## EXERCISE AIM
Leave the pictures aside and copy all the data exactly.

## MATERIAL PROVIDED

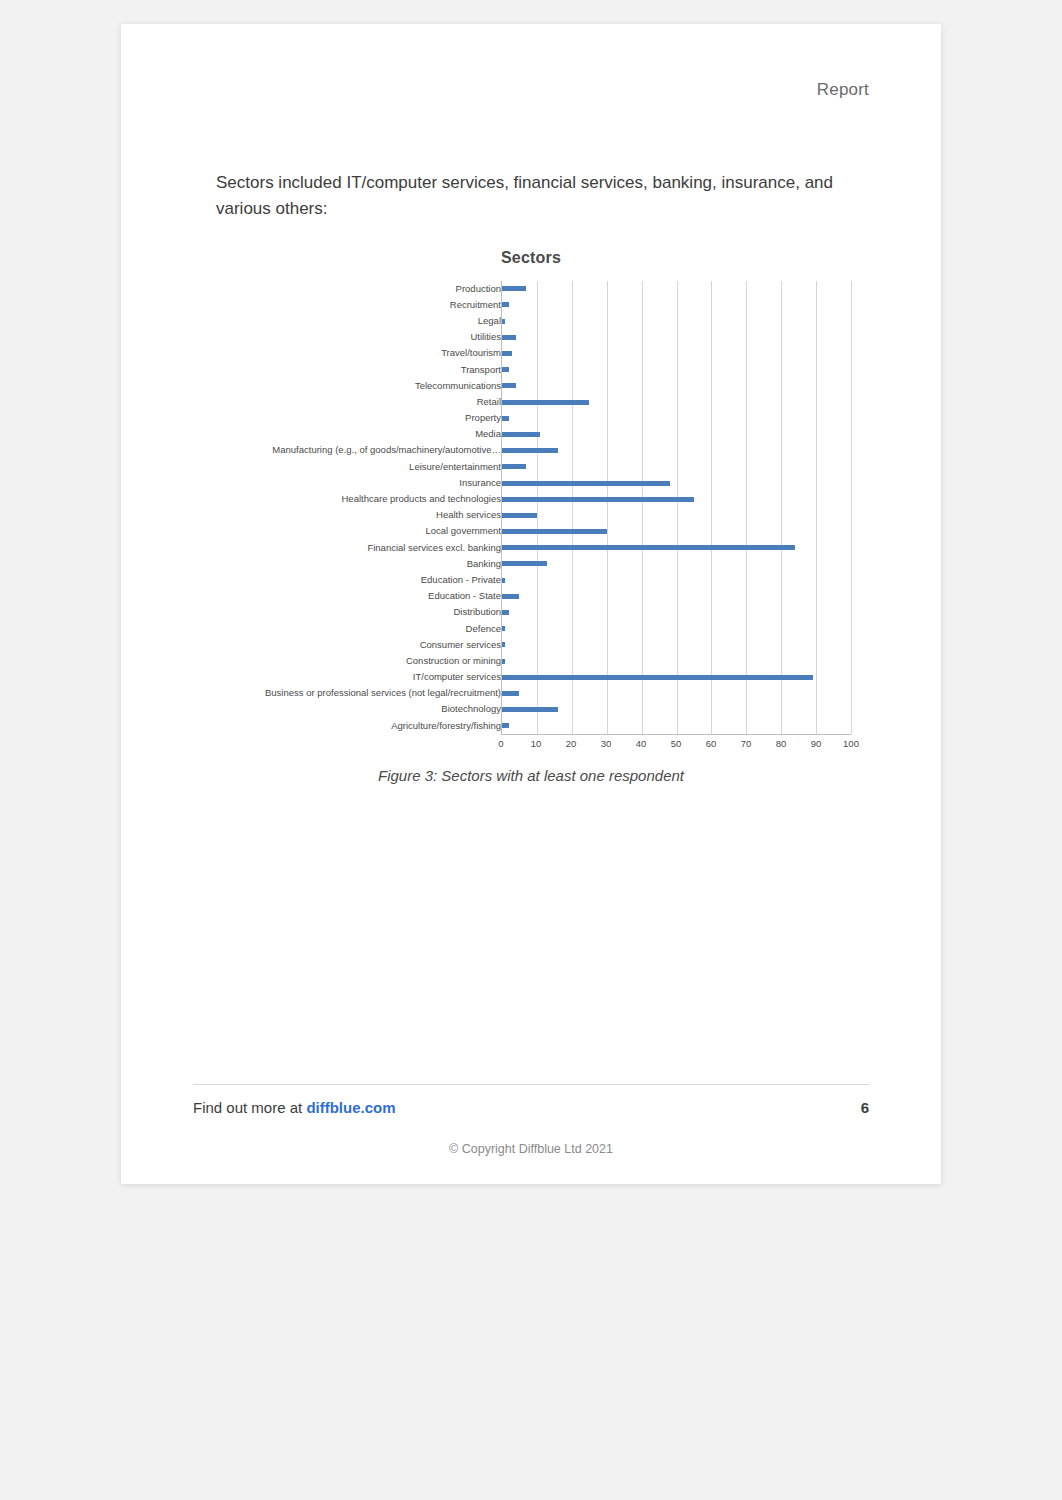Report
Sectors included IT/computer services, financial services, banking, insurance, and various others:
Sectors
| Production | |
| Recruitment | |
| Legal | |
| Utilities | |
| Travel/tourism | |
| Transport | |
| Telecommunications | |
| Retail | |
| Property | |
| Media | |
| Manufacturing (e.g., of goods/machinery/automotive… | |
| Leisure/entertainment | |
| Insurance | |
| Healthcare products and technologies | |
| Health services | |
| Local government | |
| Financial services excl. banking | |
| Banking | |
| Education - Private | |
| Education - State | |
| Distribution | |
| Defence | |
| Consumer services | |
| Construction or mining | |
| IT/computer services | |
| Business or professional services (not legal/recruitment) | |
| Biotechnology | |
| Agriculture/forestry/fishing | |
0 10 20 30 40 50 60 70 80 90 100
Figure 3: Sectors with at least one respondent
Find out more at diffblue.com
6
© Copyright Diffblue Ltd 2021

## YOUR SOLUTION
Report
Sectors included IT/computer services, financial services, banking, insurance, and various others:
Sectors
| Production | |
| Recruitment | |
| Legal | |
| Utilities | |
| Travel/tourism | |
| Transport | |
| Telecommunications | |
| Retail | |
| Property | |
| Media | |
| Manufacturing (e.g., of goods/machinery/automotive… | |
| Leisure/entertainment | |
| Insurance | |
| Healthcare products and technologies | |
| Health services | |
| Local government | |
| Financial services excl. banking | |
| Banking | |
| Education - Private | |
| Education - State | |
| Distribution | |
| Defence | |
| Consumer services | |
| Construction or mining | |
| IT/computer services | |
| Business or professional services (not legal/recruitment) | |
| Biotechnology | |
| Agriculture/forestry/fishing | |
0 10 20 30 40 50 60 70 80 90 100
Figure 3: Sectors with at least one respondent
Find out more at diffblue.com
6
© Copyright Diffblue Ltd 2021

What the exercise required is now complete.